I do 99% of my shopping at thrift stores. Most clothing stores are curated: a very small number of people are making choices about what clothes go into the store. If you know what fits your body, you like a store's style, and you really just want be sure that they'll have the thing you like in your size, then fine, go to a retail store. For all other situations, thrift stores are amazing.
Thrift stores have piles and piles of stuff made for all sorts of body shapes, all sorts of styles, etc. Where a big department store might have 20 different shirts in various sizes, a big thrift store will have 500 unique shirts. Where a department store or retail store will have a color palette of 5-10 colors, a thrift store will have all sorts of colors.
It took me a while to figure out how to make thrift shopping work. I'd grab a few things, furtively take a circuitous route to the change room, spend most of the time in the change room trying not to cry, and eventually settle on buying one or two feminine-looking things that I was able to get my body into.
Today, I do section shopping.

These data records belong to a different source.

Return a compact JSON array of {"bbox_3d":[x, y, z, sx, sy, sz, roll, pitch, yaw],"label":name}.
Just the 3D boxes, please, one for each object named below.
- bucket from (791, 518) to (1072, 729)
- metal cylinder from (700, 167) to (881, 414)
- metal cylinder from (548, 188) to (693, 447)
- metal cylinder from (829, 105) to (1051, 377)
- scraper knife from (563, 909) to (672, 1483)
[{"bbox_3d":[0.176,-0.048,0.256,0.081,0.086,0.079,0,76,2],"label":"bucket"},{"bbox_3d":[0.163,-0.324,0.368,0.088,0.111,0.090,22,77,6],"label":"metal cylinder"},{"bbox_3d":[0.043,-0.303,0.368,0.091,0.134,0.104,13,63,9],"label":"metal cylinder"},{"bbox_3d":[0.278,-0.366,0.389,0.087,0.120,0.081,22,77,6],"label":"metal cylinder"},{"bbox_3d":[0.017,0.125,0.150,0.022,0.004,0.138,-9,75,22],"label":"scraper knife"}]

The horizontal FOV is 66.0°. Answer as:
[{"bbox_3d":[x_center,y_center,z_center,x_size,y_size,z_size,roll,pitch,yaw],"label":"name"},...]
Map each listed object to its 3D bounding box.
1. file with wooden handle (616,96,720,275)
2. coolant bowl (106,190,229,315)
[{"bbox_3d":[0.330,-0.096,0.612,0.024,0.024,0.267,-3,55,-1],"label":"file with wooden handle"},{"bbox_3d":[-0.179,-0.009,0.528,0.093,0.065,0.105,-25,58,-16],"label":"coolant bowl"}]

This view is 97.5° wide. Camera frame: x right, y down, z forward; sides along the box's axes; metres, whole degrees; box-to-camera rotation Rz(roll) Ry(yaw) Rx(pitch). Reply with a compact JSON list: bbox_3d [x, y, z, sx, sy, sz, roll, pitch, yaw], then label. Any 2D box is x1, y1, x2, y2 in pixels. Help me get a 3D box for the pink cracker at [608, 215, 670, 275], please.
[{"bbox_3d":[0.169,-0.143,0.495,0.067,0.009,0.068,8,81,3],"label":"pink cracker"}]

I'll decide that I need more sleeveless tops, for example. I usually wear a medium or a large. I'll walk down the entire aisle, examining every small, medium, large, and extra-large. Every single one. If I absolutely love something, I'll grab it. If I'm not sure how something will look, I'll grab it. I keep going 'til I hit the store limit on the number of things that you can take into the change room, and try 'em on. My change room experience has changed thanks to HRT -- I'm not sure how this works for crossdressers -- where my criteria used to be "I got it on my body and nothing ripped," I now only keep things that I absolutely love and flatter my body. I'll repeat that until I've seen every single item in the aisle. Then, I browse the store to find things that match what I've found -- color, pattern, etc., to make sure that I'll have something to wear with them. This is a pretty tedious process, so I usually only do one section per shopping trip.
And if you get home and you don't like what you bought... it was only like $5 and it isn't the end of the world.